Saturday, September 15, 2007

Personal Motto - official announcement of abeyance

Jahresbericht or Soup d’ Journal : REGARDING THE PERSONAL MOTTO

Maybe it’s a bad idea to have a personal motto. When it’s not a senseless burden, it gets me into trouble. I started with JURIS PRAECEPTA SUNT HAEC: HONESTE VIVERE,; ALTERUM NON LAEDERE; SUUM CUIQUE TRIBUERE (“The precepts of the law are these: to live honorably; to hurt nobody; to render everyone his due”). Of course, that never worked: my peers thought I thought I was better than they were. My superiors thought I was trying to hurt them by making them look bad. As for people subordinate to me, all of them seemed to think that I was trying to take away the nothing they had. Both of them savagely accused me of trying to render to them what they deserved.

So, I took as motto what became my shibboleth : SEEK TRUTH, BE LOVED, AND MAKE A LIVING. At least this motto was not in Latin, a language of arenal failures, and ancients who erst-whiled away their time burning libraries, and crucifying Zionists for which they blamed the Jews, triply victimizing their victims. Secondly, it contains a vector of direction from the tension of an expanding trinity, a sort of Hegelian dialogue, suggesting that in practical action (the artifice of “making” a living out of Doing and Being) can be found the common ground between the incompatible antipodes of Truth and Love.

But this has not worked either. A motto becomes a rut, a sewer, and not in a good way. The motto only reminds me of my flush, epidemic, broad, and abundant failures - my axle-broke cart dragged to the sunken shoulder. I am road killed, over-run by a million, count ‘em, Sport-Utility Vehicles. What I thought had utility has become someone else’s sport. My wheels are not merely broken, they do not fit any known chassis. I have not found truth. I have not glimpsed even a passing resemblance.

As for the second clause, it is harder to be Loved than I ever imagined. It feels like an un-natural act. It may even be that “crime against Nature” which is so often discussed in the literature of pricks. It is clear to me, it is often spelled out and spoon-fed to me, that I am not loved outside my immediate family members, a dwindling group which is calling in help as we speak . Most people have never even “liked” me – we are hardly in the swill ball-park of Love. The mutuality of open hostility appears to be growing. Large parts of me seem to have joined the “other” side of this issue.

As for my livelihood, it has never risen to the level of being a “livelihood”. There is no “there” there. I struggle for existence, overwhelmed by the details of survival. Just the other day I was accosted by a man who owes me money for services I performed at his request – and he wanted to know when I would pay him. Whatever I seem to have made, is not a “living”.
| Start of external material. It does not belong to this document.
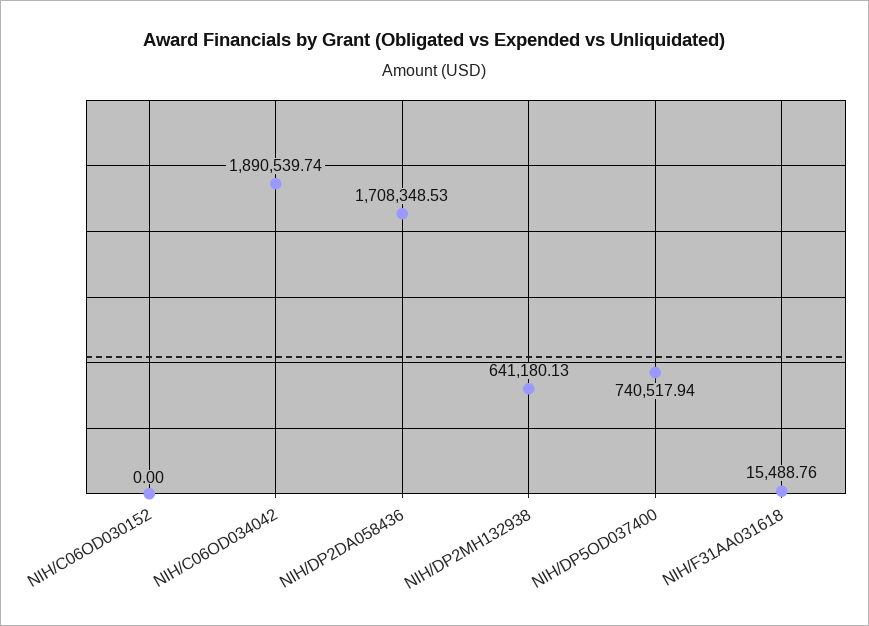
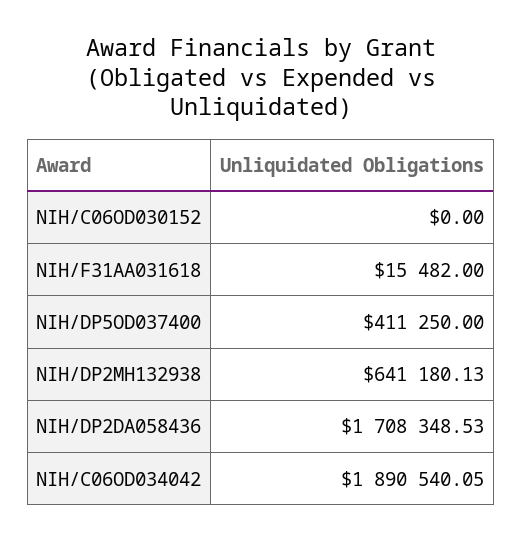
NIH/C06OD034042: 1890539.74 -> 1890540.05
NIH/DP5OD037400: 740517.94 -> 411250
NIH/F31AA031618: 15488.76 -> 15482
It does not appear productive to pretend to a motto more painful than aspirational. So, I am looking for a new motto, something more appropriate to a man of my station: A terminal station at the end of a parallel line of rust in a jungle of desert at the bottom of a dry sea. A slogan suitable to someone who has been handed the remote which controls no known appliance.

I am thinking of “To sow the sea, reap the tears, and fake a dying”. This ought to give pauze to myself as I plunge into the rigors of remorse, remonstration, and regret. It may also give bone to that jaw of steps, a run of landings in that “hindsight” of the brain – its espirit d’escalier – which can see patterns of Guilt emerge from the shadows of the past, and which is really the only window in my log-cabin.

Or perhaps the cheery bon-mot “Memento Mori”, for those of us who love life, but not particularly this life. Unfortunately, I do not think there is any other “life” – after, or extra-terrestial, or otherwise – so perhaps this adversion to death, as if it has consequences, is too hopeful.

Well, I have not found a suitable replacement. And having lived so long with the “tape” of a motto, replaying the worm so to speak, with the having of a motto, I will try to find one before I jettison my old one. But you should know, for the record, or for the DVD in the sky, that my old motto – Seek Truth, Be Loved, and Make a Living – is no longer, if it ever was, invoked.

Under the circumstances, no decent burial arrangements are being made. We cannot afford the fuel for a pyre. We were thinking of exposing it to the sky and letting eagles tear out its liver every day. Eagles eat fish and this one is fishy enough.